Needs help on performance optimization #2522

void-main · 2023-10-20T03:58:30Z

Hi community, I'm building a triton kernel which first loads some discontinuous indexes from one tensor, and loads actual data with these indexes from another tensor.
I'm trying to implement PagedAttention with triton if it helps.

I'm loading K blocks from KV Cache tensor. But since the K blocks are divided into pages, I need to load offsets in KV cache page by page.
I should also take the block offsets into consideration during computing the K indexes.

For example, assume the block table content be:

Block Table	Content
0	40
1	30

And the block size be 8, the expected offsets should be:

Token Index	Offset
0	40
1	41
2	42
3	43
4	44
5	45
6	46
7	47
8	30
9	31
10	32
11	33
12	34
13	35
14	36
15	37

I need to update the index tensor page by page.

I tried tl.view, but the result seems to be wrong. And to update only part of the Index, all I could come up with is use a global memory tensor, and tl.store with mask to update only part of the index, and tl.load immediately after all store.

Here's my kernel code:

        # the block_idx tensor is setup to BLOCK_N before kernel launch
        # key_block_idx = torch.zeros([BLOCK_N], dtype=torch.int64, device=key_cache.device)
        # use global memory to build key block offs
        for page_idx in range(0, PAGES_PER_BLOCK_N):
            block_idx = tl.load(block_tables + (start_page_idx + page_idx) * stride_btb,
                                mask=start_page_idx + page_idx < max_block_pages, other=0)
            current_block_idx = tl.full([BLOCK_SIZE], block_idx, tl.int64) * stride_kb + offs_kv_blocks * stride_kbs
            tl.store(key_block_index + page_idx * BLOCK_SIZE + offs_kv_blocks, current_block_idx)
        # trigger memory fence before direct load
        tl.debug_barrier()
        key_block_offs = tl.load(key_block_index + offs_page)

        k_offs = cur_kv_head * stride_kh + key_head_offs[:, None] + key_block_offs[None, :]
        k = tl.load(key_cache + k_offs, mask=(start_n + offs_page[None, :]) < cur_batch_seq_len, other=0.0)
        tl.debug_barrier()

I know this is really slow, but how could I optimize this kernel?

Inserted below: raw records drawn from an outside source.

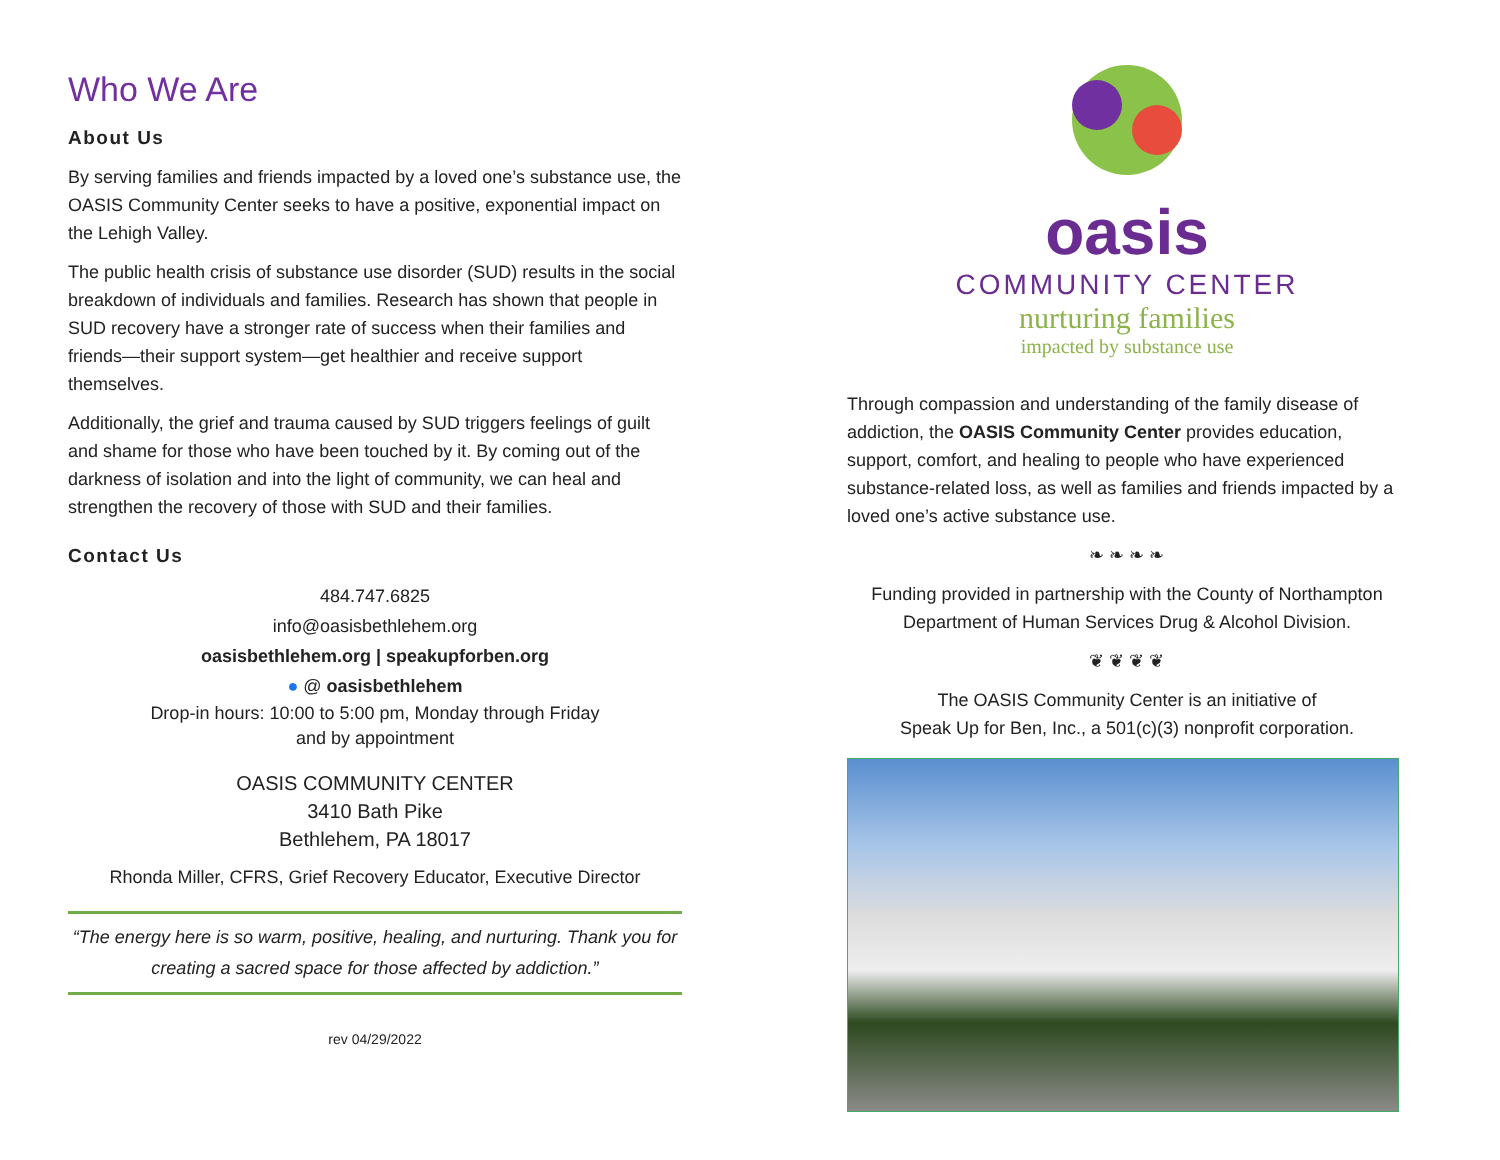Who We Are
About Us
By serving families and friends impacted by a loved one’s substance use, the OASIS Community Center seeks to have a positive, exponential impact on the Lehigh Valley.
The public health crisis of substance use disorder (SUD) results in the social breakdown of individuals and families. Research has shown that people in SUD recovery have a stronger rate of success when their families and friends—their support system—get healthier and receive support themselves.
Additionally, the grief and trauma caused by SUD triggers feelings of guilt and shame for those who have been touched by it. By coming out of the darkness of isolation and into the light of community, we can heal and strengthen the recovery of those with SUD and their families.
Contact Us
484.747.6825
info@oasisbethlehem.org
oasisbethlehem.org | speakupforben.org
● @ oasisbethlehem
Drop-in hours: 10:00 to 5:00 pm, Monday through Friday
and by appointment
OASIS COMMUNITY CENTER
3410 Bath Pike
Bethlehem, PA 18017
Rhonda Miller, CFRS, Grief Recovery Educator, Executive Director
“The energy here is so warm, positive, healing, and nurturing. Thank you for creating a sacred space for those affected by addiction.”
rev 04/29/2022
oasis
COMMUNITY CENTER
nurturing families
impacted by substance use
Through compassion and understanding of the family disease of addiction, the OASIS Community Center provides education, support, comfort, and healing to people who have experienced substance-related loss, as well as families and friends impacted by a loved one’s active substance use.
❧ ❧ ❧ ❧
Funding provided in partnership with the County of Northampton Department of Human Services Drug & Alcohol Division.
❦ ❦ ❦ ❦
The OASIS Community Center is an initiative of
Speak Up for Ben, Inc., a 501(c)(3) nonprofit corporation.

The text was updated successfully, but these errors were encountered:

Jokeren · 2023-10-20T12:21:37Z

I know this is really slow

How slow it is comparing to the original implementation?

void-main · 2023-10-25T09:13:49Z

I know this is really slow

How slow it is comparing to the original implementation?

Hi @Jokeren , I commented out this mask, and the performance boosts by approx. 30%+.

So seems this part of code is the bottleneck.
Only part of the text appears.